* Exercise objective
Print the lines below word for word, from the line that contains "order: Solanales" through the last line, including both.

--- Start Supplied entries ---

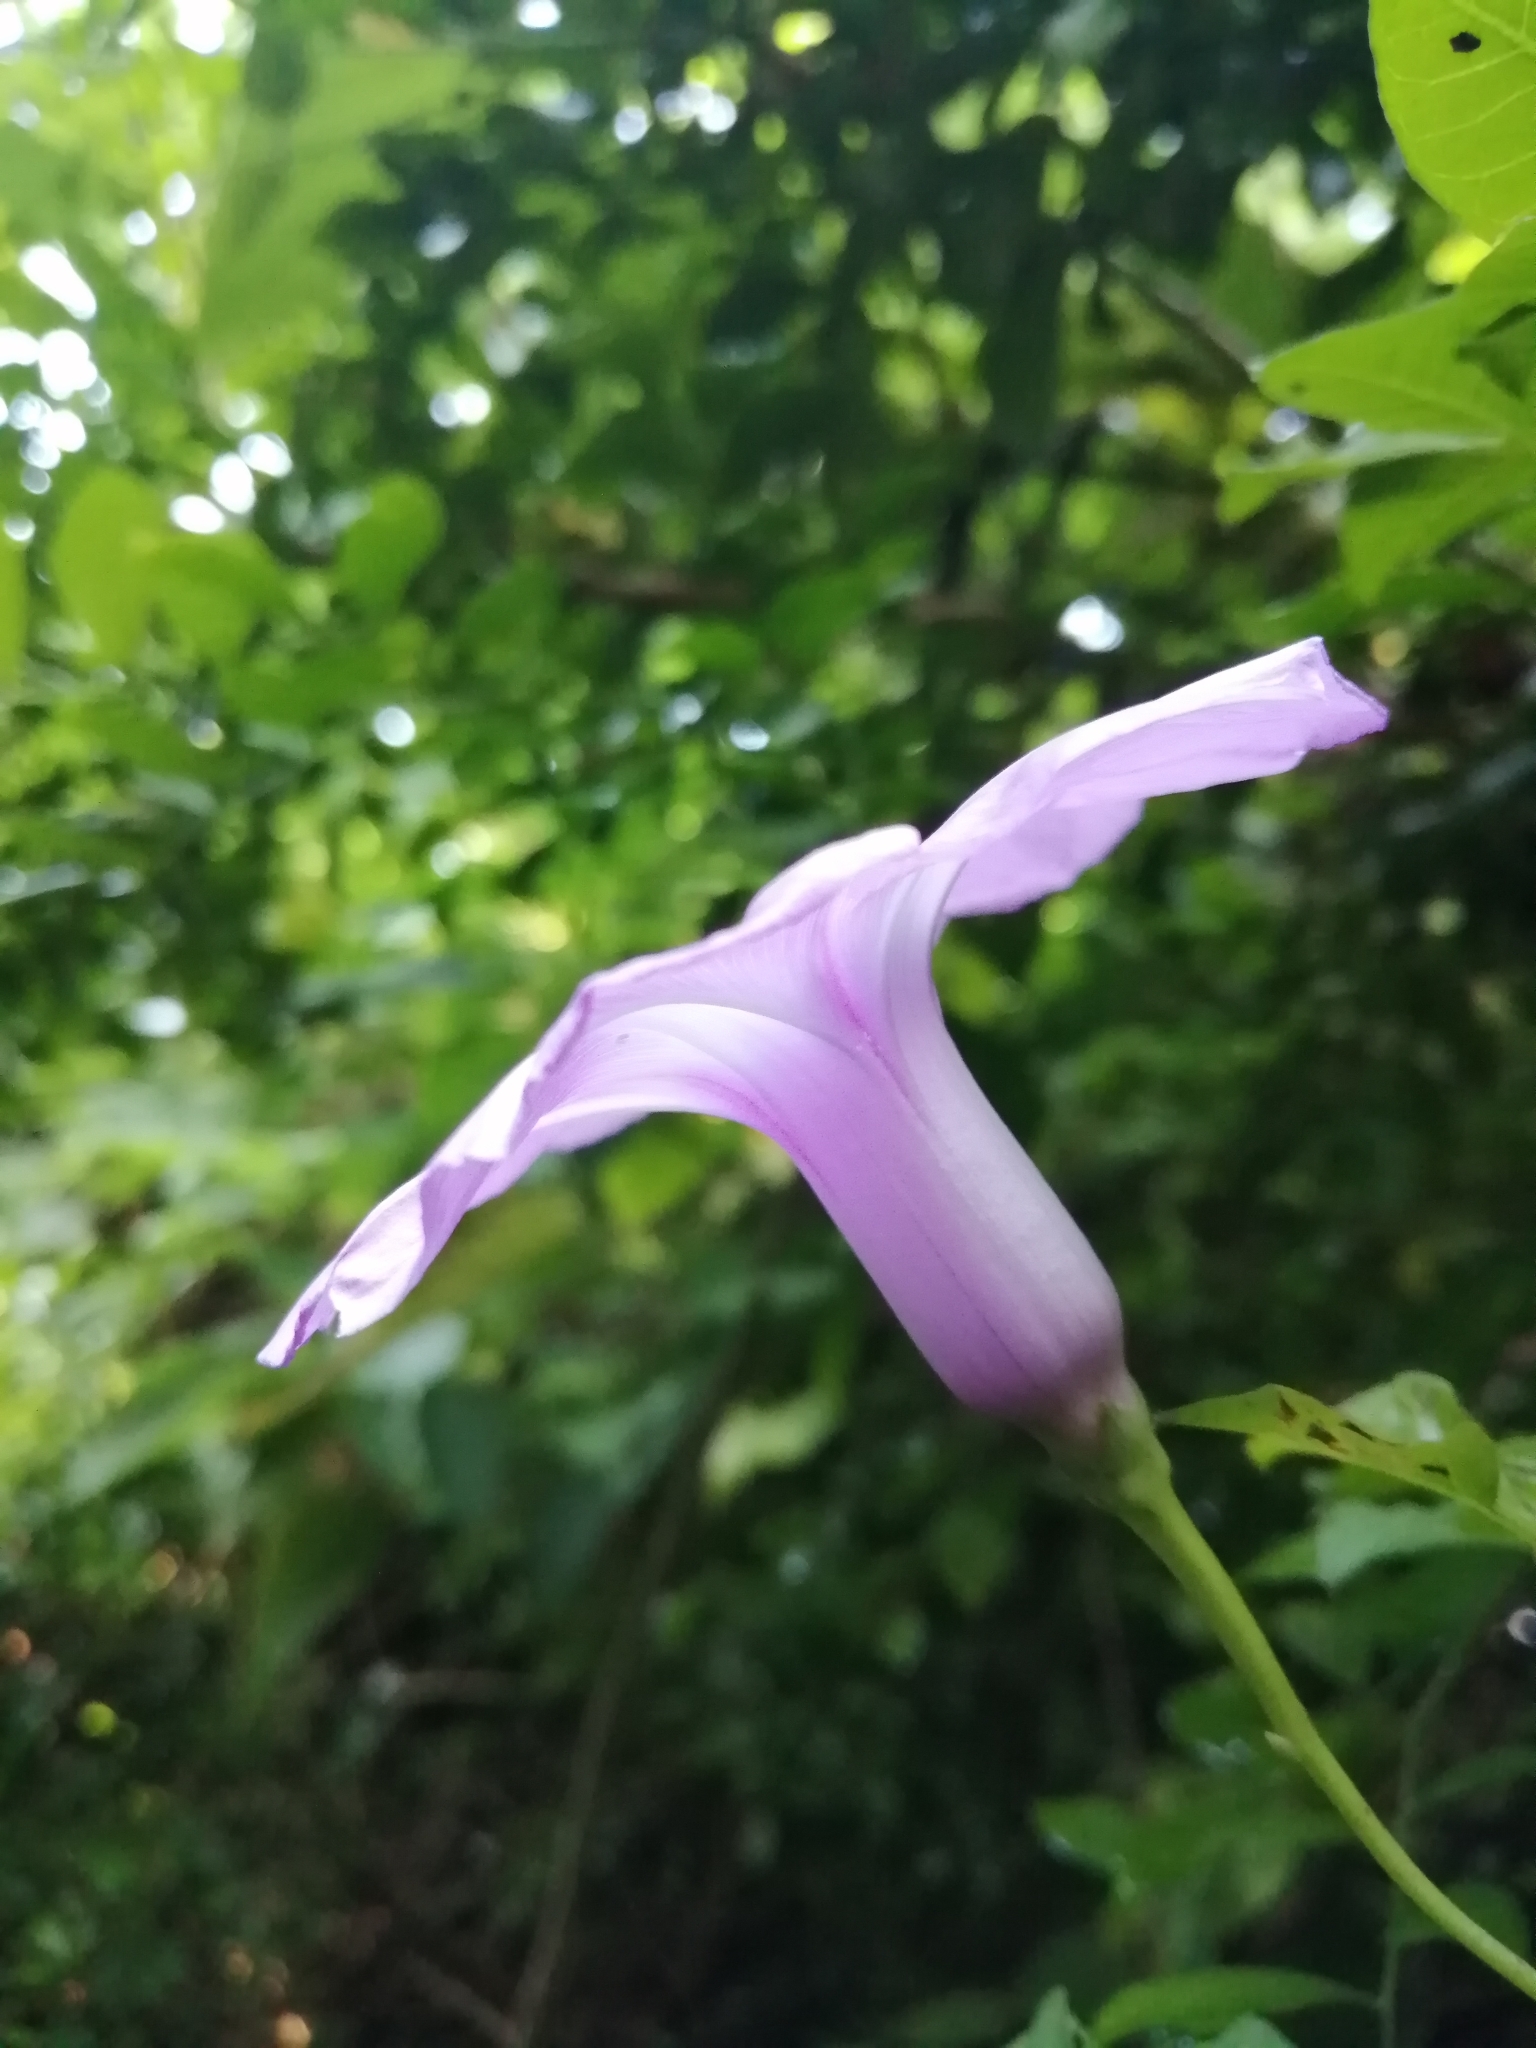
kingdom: Plantae
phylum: Tracheophyta
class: Magnoliopsida
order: Solanales
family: Convolvulaceae
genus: Ipomoea
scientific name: Ipomoea cairica
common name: Mile a minute vine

--- End Supplied entries ---

* Result below
order: Solanales
family: Convolvulaceae
genus: Ipomoea
scientific name: Ipomoea cairica
common name: Mile a minute vine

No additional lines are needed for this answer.